The original production was written and devised by enterprising actors Keith Robinson and Tony Taylor, and workshopped with, and directed by, Geoffrey Rush.
Shakespeare gave us an entertaining insight into the world of amateur theatre through his characters, and a professional staging embellishes the gags and provides opportunity for contemporary comedy.
In this State Theatre Company production, designer Jonathon Oxlade has placed a traditional guild stage centrally and surrounded it with modern furniture and props to establish the anachronistic, madcap mayhem that is to ensue.
The costumes are clean, colourful representations of Tudor craftsmen and each performer, like Harpo Marx, has access to pockets of endless props. Mark Pennington’s lighting is always stylish but also complements the feeling of amateurs attempting a performance beyond their powers.
The multi-talented cast play instruments, sing, dance, use slapstick, manipulate puppets and act; they employ almost every comic device ever conceived in 90 minutes.
There are puns aplenty which keep on keeping on, fart gags, bawdy lyrics, clever jokes, witty malapropisms, spoonerisms and badinage. The complete repertoire of comedy is here for all – a bit of Python, the Goons, Ionesco, Horrible Histories and the D Generation.
The original writers have laid a platform for imaginative actors to play and invent their own interpretations of some very funny material. You might think there are a finite number of puns on the word “bottom” and that after a while they wouldn’t be funny, but in this production, the puns are pushed till a second wave of gags is realised.
Rory Walker is excellent as the humble Peter Quince in his marshalling of a motley crew; his meltdown when finally performing in front of royalty as he forgets lines, confuses dialogue and becomes totally tongue-tied is a masterful comic performance.
Tim Overton, as Francis Flute, revels in understating the performance of Thisbe, and his musicality contributes throughout the performance. Amber McMahon, dressed a little more like a lord than a joiner, has a ball playing the simple Snug, and her antics as the lion are very entertaining.
Lori Bell and Julie Forsyth chip in with some good lines and timing, and Charles Mayer (as Bottom, looking a little more like Shakespeare than a weaver, and then Mowldie, the professional player) has his moments but could do with a few more.
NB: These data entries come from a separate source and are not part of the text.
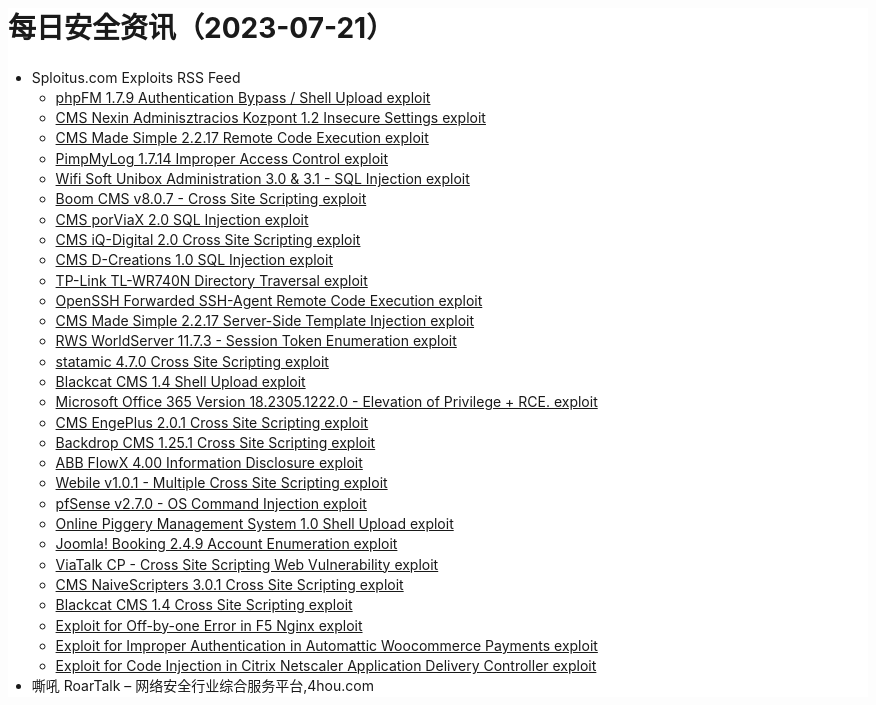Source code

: # 每日安全资讯（2023-07-21）

- Sploitus.com Exploits RSS Feed
  - [phpFM 1.7.9 Authentication Bypass / Shell Upload exploit](https://sploitus.com/exploit?id=PACKETSTORM:173615&utm_source=rss&utm_medium=rss)
  - [CMS Nexin Adminisztracios Kozpont 1.2 Insecure Settings exploit](https://sploitus.com/exploit?id=PACKETSTORM:173650&utm_source=rss&utm_medium=rss)
  - [CMS Made Simple 2.2.17 Remote Code Execution exploit](https://sploitus.com/exploit?id=PACKETSTORM:173623&utm_source=rss&utm_medium=rss)
  - [PimpMyLog 1.7.14 Improper Access Control exploit](https://sploitus.com/exploit?id=PACKETSTORM:173631&utm_source=rss&utm_medium=rss)
  - [Wifi Soft Unibox Administration 3.0 &amp; 3.1 - SQL Injection exploit](https://sploitus.com/exploit?id=EDB-ID:51610&utm_source=rss&utm_medium=rss)
  - [Boom CMS v8.0.7 - Cross Site Scripting exploit](https://sploitus.com/exploit?id=EDB-ID:51612&utm_source=rss&utm_medium=rss)
  - [CMS porViaX 2.0 SQL Injection exploit](https://sploitus.com/exploit?id=PACKETSTORM:173647&utm_source=rss&utm_medium=rss)
  - [CMS iQ-Digital 2.0 Cross Site Scripting exploit](https://sploitus.com/exploit?id=PACKETSTORM:173648&utm_source=rss&utm_medium=rss)
  - [CMS D-Creations 1.0 SQL Injection exploit](https://sploitus.com/exploit?id=PACKETSTORM:173630&utm_source=rss&utm_medium=rss)
  - [TP-Link TL-WR740N Directory Traversal exploit](https://sploitus.com/exploit?id=PACKETSTORM:173644&utm_source=rss&utm_medium=rss)
  - [OpenSSH Forwarded SSH-Agent Remote Code Execution exploit](https://sploitus.com/exploit?id=PACKETSTORM:173661&utm_source=rss&utm_medium=rss)
  - [CMS Made Simple 2.2.17 Server-Side Template Injection exploit](https://sploitus.com/exploit?id=PACKETSTORM:173625&utm_source=rss&utm_medium=rss)
  - [RWS WorldServer 11.7.3 - Session Token Enumeration exploit](https://sploitus.com/exploit?id=EDB-ID:51619&utm_source=rss&utm_medium=rss)
  - [statamic 4.7.0 Cross Site Scripting exploit](https://sploitus.com/exploit?id=PACKETSTORM:173619&utm_source=rss&utm_medium=rss)
  - [Blackcat CMS 1.4 Shell Upload exploit](https://sploitus.com/exploit?id=PACKETSTORM:173639&utm_source=rss&utm_medium=rss)
  - [Microsoft Office 365 Version 18.2305.1222.0 - Elevation of Privilege + RCE. exploit](https://sploitus.com/exploit?id=EDB-ID:51609&utm_source=rss&utm_medium=rss)
  - [CMS EngePlus 2.0.1 Cross Site Scripting exploit](https://sploitus.com/exploit?id=PACKETSTORM:173632&utm_source=rss&utm_medium=rss)
  - [Backdrop CMS 1.25.1 Cross Site Scripting exploit](https://sploitus.com/exploit?id=PACKETSTORM:173638&utm_source=rss&utm_medium=rss)
  - [ABB FlowX 4.00 Information Disclosure exploit](https://sploitus.com/exploit?id=PACKETSTORM:173610&utm_source=rss&utm_medium=rss)
  - [Webile v1.0.1 - Multiple Cross Site Scripting exploit](https://sploitus.com/exploit?id=EDB-ID:51616&utm_source=rss&utm_medium=rss)
  - [pfSense v2.7.0 - OS Command Injection exploit](https://sploitus.com/exploit?id=EDB-ID:51608&utm_source=rss&utm_medium=rss)
  - [Online Piggery Management System 1.0 Shell Upload exploit](https://sploitus.com/exploit?id=PACKETSTORM:173656&utm_source=rss&utm_medium=rss)
  - [Joomla! Booking 2.4.9 Account Enumeration exploit](https://sploitus.com/exploit?id=PACKETSTORM:173635&utm_source=rss&utm_medium=rss)
  - [ViaTalk CP - Cross Site Scripting Web Vulnerability exploit](https://sploitus.com/exploit?id=VULNERABLE:2313&utm_source=rss&utm_medium=rss)
  - [CMS NaiveScripters 3.0.1 Cross Site Scripting exploit](https://sploitus.com/exploit?id=PACKETSTORM:173649&utm_source=rss&utm_medium=rss)
  - [Blackcat CMS 1.4 Cross Site Scripting exploit](https://sploitus.com/exploit?id=PACKETSTORM:173611&utm_source=rss&utm_medium=rss)
  - [Exploit for Off-by-one Error in F5 Nginx exploit](https://sploitus.com/exploit?id=245ACDDD-B1E2-5344-B37D-5B9A0B0A1F0D&utm_source=rss&utm_medium=rss)
  - [Exploit for Improper Authentication in Automattic Woocommerce Payments exploit](https://sploitus.com/exploit?id=FFBDF1E9-FF5F-54D4-A2E1-1B7CC0C8CF6B&utm_source=rss&utm_medium=rss)
  - [Exploit for Code Injection in Citrix Netscaler Application Delivery Controller exploit](https://sploitus.com/exploit?id=D5E07641-1E71-522E-A988-9C9F854333F3&utm_source=rss&utm_medium=rss)
- 嘶吼 RoarTalk – 网络安全行业综合服务平台,4hou.com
In a show of highlights, one standout is the rubber chicken dance, which uses clever puppetry and is a joy to behold.
The Popular Mechanicals begins with a fun song having a gentle dig at audiences and the comedy builds to the final performance of Pyramus and Thisbe. Through the ages, actors have delighted audiences with portrayals of these simple, naive, amateurs staging a play-within-a play and The Popular Mechanicals is living proof that there are no small roles when Lori Bell, playing a hole in the wall, accompanied by Mayer and Overton, gives rise to some of the best belly laughs you are likely to have.
The Popular Mechanicals is not quite Peter Brook’s rough theatre but it’s close and guaranteed to entertain.
State Theatre Company is presenting The Popular Mechanicals at the Space Theatre until November 28.